« Mais je veux savoir si je puis te rapporter avec franchise ce qui se passe là-bas, ou si je dois abréger mon récit. Car je redoute tes promptes colères, roi, ton caractère irascible et tyrannique. »

Euripide, Les Bacchantes

1964 : Civil Rights Acts, la loi abolissant officiellement la ségrégation aux États-Unis

Le combat pour l’égalité raciale n’est pas terminé pour autant.[1]

Origines du Hip-Hop

  • Apparu dans les années ’70 au Bronx (NYC) dans les ghettos

Ghetto : Quartier où une communauté vit à l’écart, dans ce cas-ci les ghettos noirs dans les villes américaines

  • Mouvement contestataires des jeunes Afro-Américains pour exprimer leurs revendications – résistance politique
  • Multidisciplinaire : le Rap, le DJ, la danse (break dance), le graffiti (art de résistance par excellence), le beat box
  • Black parties (fêtes de quartier)
  • Inspiré par les discours subversifs des Black Panthers (mouvement révolutionnaire de libération afro-américaine)
  • Propos engagés, provocateurs
  • Moyen culturel de remplacer la violence par des mots

Dans les années 2000, les Blancs s’approprient la tendance du Hip-Hop et le rendent populaire en oubliant parfois les origines du mouvement (public innoncent).

Matière hebdomadaire – Résumé des textes – Recherche

Jeff Chang

  • Ambiance d’Injustice, d’inégalité
  • « Devons-nous lutter pour cette nation ou construire la nôtre? Devons-nous sauver l’Amérique ou nous-mêmes? »
  • S’approprier leur place légitime
  • Rénovation urbaine : commerçants délogés, pauvres familles immigrantes déracinées des ghettos de Manhattan = Rassemblement dans des quartiers tels qu’East Brooklyn et le South Bronx où il y a beaucoup de logements sociaux, mais pas d’emploi
  • Blocs identiques, isolés, mal entretenus, propices à la criminalité

Semblables à des prisons? À force d’être traité ainsi…

  • Installés dans des quartiers juifs, irlandais et italiens, ils subissent de la violence par les gangs de jeunes Blancs = gangs de jeunes Noirs et Latinos qui veulent se protéger, prendre du pouvoir, puis en viennent à y trouver de la satisfaction
  • Mouvements optimistes pour les droits civiques qui se transforment en rage, en irritation = crimes contre les leurs
  • Incendies des immeubles pour faire de l’argent

Et la haine la plus intense naît de la peur, qui force au silence et canalise la passion vers un violent désir de revanche, vers l’annihilation imaginaire de l’objet haï, un peu comme dans ces rites de vengeance clandestin où les persécutés trouvent à extérioriser sinistrement leur rage.

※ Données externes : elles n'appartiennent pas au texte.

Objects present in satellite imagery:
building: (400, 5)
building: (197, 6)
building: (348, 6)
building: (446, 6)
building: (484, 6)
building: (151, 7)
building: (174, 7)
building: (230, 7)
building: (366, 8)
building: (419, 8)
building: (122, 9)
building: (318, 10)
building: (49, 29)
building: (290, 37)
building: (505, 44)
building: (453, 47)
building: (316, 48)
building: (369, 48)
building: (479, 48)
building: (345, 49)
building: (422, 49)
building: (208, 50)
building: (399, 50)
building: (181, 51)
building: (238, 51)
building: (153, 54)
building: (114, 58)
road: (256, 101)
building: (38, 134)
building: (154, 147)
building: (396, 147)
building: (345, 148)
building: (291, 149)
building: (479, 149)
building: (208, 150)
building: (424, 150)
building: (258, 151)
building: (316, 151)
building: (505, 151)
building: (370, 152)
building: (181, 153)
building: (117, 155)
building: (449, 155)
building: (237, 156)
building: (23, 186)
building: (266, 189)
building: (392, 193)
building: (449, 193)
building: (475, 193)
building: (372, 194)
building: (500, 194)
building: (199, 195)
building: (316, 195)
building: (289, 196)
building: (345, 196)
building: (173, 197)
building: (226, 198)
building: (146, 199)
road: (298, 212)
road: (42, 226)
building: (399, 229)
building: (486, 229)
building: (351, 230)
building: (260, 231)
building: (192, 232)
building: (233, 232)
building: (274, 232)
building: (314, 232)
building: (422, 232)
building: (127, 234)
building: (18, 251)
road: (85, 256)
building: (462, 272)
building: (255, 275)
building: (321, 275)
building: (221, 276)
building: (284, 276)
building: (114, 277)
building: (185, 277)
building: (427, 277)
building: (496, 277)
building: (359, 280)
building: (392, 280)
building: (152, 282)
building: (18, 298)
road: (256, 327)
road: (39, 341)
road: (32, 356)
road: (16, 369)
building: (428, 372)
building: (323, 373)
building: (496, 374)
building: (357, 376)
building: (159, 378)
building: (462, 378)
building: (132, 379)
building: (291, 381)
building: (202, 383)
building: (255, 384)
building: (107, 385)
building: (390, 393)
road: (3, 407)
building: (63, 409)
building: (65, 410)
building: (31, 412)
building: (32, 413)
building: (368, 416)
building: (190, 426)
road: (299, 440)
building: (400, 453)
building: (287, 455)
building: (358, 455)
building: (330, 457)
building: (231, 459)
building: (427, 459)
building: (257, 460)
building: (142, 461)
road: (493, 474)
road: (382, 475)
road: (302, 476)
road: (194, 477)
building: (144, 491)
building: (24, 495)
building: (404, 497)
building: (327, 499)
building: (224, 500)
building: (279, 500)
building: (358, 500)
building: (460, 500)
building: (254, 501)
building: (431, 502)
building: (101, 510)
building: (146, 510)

George Eliot, Daniel Deronda

  • Chômage, pauvreté
  • Laisser-aller qui s’installe, pas d’encadrement ni de soutien – libéralisme

James C. Scott

Texte public : Discours du dominé en présence du dominant

Normes sociales (étiquettes) nous forcent à entretenir des relations saines avec autrui au détriment de notre honnêteté – Obligation?

La prudence, la crainte, ou le désir d’obtenir certaines faveurs modèlent le comportement du dominé, afin de satisfaire les attentes du dominant.

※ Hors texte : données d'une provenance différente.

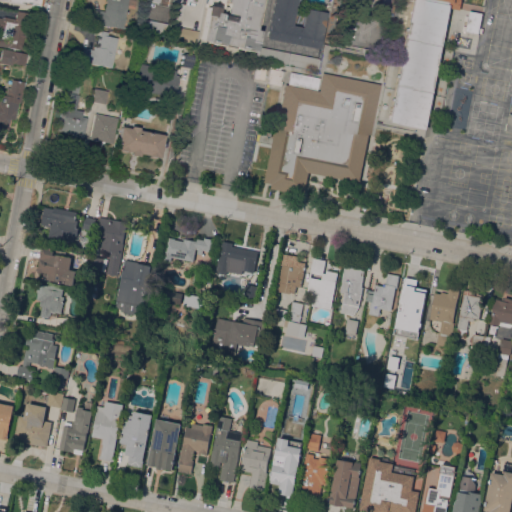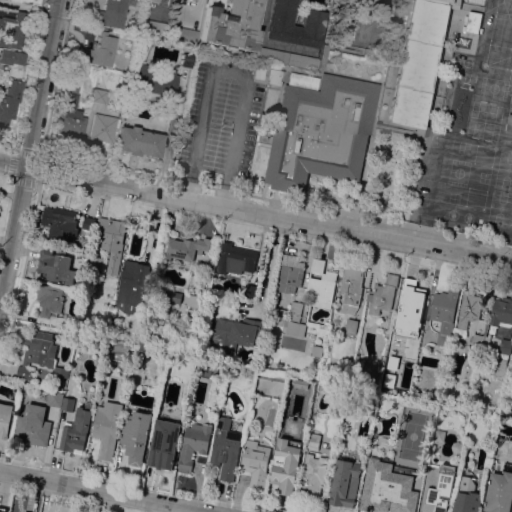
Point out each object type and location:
building: (151, 0)
building: (26, 1)
building: (27, 1)
building: (159, 1)
building: (369, 3)
building: (110, 13)
building: (111, 13)
building: (13, 22)
building: (307, 22)
building: (474, 22)
building: (230, 24)
building: (232, 24)
building: (295, 24)
building: (345, 25)
building: (152, 26)
building: (346, 29)
building: (12, 30)
building: (183, 33)
building: (98, 50)
building: (100, 50)
building: (12, 56)
building: (282, 56)
building: (11, 57)
building: (287, 58)
building: (186, 59)
building: (418, 61)
building: (420, 61)
building: (153, 78)
building: (302, 80)
building: (160, 81)
road: (246, 81)
building: (96, 95)
building: (98, 95)
building: (10, 100)
building: (8, 101)
building: (71, 108)
building: (70, 112)
parking lot: (219, 125)
building: (100, 127)
building: (102, 127)
building: (318, 130)
building: (320, 132)
road: (169, 134)
building: (138, 141)
building: (139, 141)
road: (32, 148)
road: (14, 168)
road: (228, 210)
building: (56, 222)
building: (86, 222)
building: (89, 222)
building: (60, 223)
building: (110, 241)
building: (112, 241)
building: (184, 247)
building: (187, 247)
road: (470, 256)
building: (234, 258)
building: (236, 258)
building: (98, 262)
building: (99, 264)
building: (56, 265)
road: (268, 265)
building: (54, 266)
building: (288, 273)
building: (289, 273)
building: (205, 281)
building: (320, 283)
building: (321, 283)
building: (131, 286)
building: (132, 286)
building: (349, 288)
building: (351, 288)
building: (250, 291)
building: (382, 294)
building: (382, 294)
building: (172, 296)
building: (48, 298)
building: (49, 299)
building: (191, 299)
building: (192, 300)
building: (408, 306)
building: (408, 308)
building: (295, 310)
building: (468, 310)
building: (466, 311)
building: (501, 312)
building: (501, 312)
building: (279, 313)
building: (442, 313)
building: (445, 313)
building: (70, 323)
building: (351, 326)
building: (294, 328)
building: (295, 328)
building: (233, 333)
building: (237, 333)
building: (476, 339)
building: (486, 340)
building: (39, 348)
building: (317, 351)
building: (41, 356)
building: (501, 357)
building: (262, 362)
building: (23, 370)
building: (53, 398)
building: (55, 398)
building: (68, 403)
building: (511, 413)
building: (4, 418)
building: (5, 419)
building: (33, 424)
building: (33, 427)
building: (105, 427)
building: (107, 427)
building: (76, 431)
building: (74, 432)
building: (135, 435)
building: (439, 435)
building: (134, 436)
building: (311, 440)
building: (313, 441)
building: (162, 443)
building: (164, 444)
building: (194, 444)
building: (191, 445)
building: (225, 448)
building: (432, 448)
building: (224, 450)
building: (284, 458)
building: (254, 462)
building: (256, 462)
building: (284, 465)
building: (312, 474)
building: (312, 478)
building: (345, 482)
building: (343, 483)
building: (386, 488)
building: (387, 489)
building: (439, 490)
building: (500, 490)
building: (438, 491)
building: (498, 491)
road: (84, 493)
building: (465, 496)
building: (467, 496)
building: (2, 508)
building: (17, 511)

Le pouvoir des Blancs et leur aversion envers les personnes de couleur obligent ces derniers à pratiquer l’art de la dissimulation quand nécessaire :

Éviter d’être désagréable, cacher leurs biens, leur argent, paraître moins intelligent, être silencieux (se montrer comme ils les considèrent pour être tranquilles et en sécurité)

Donc, les groupes dominants les voit comme des menteurs, des tricheurs à cause de cette dissimulation. [Ils en sont la cause!]

Les groupes subordonnés acceptent cette domination, se montrent consentants. [S’opposer ou mourir?]

« Plus le pouvoir est menaçant, plus le masque se fait épais. »[2]

[Plus l’écart et la méfiance grandissent entre les groupes. Ça alimente la haine du côté des dominés qui ne peuvent se montrer tels qu’ils sont réellement]

Texte caché : Discours qui a lieu dans les coulisses, à l’abri du regard des puissants Liberté?

Les groupes dominés doivent trouver différentes manières de faire passer leur message sans enfreindre la loi (dissimulation du texte caché dans le texte public)

« Il est impossible d’avoir accès au texte caché de nombreux groupes dominés d’une grande importance historique. Ce que l’on peut retrouver, par contre, c’est ce qu’ils ont réussi à introduire, sous des formes voilées ou bien mises en sourdine, dans le texte public. »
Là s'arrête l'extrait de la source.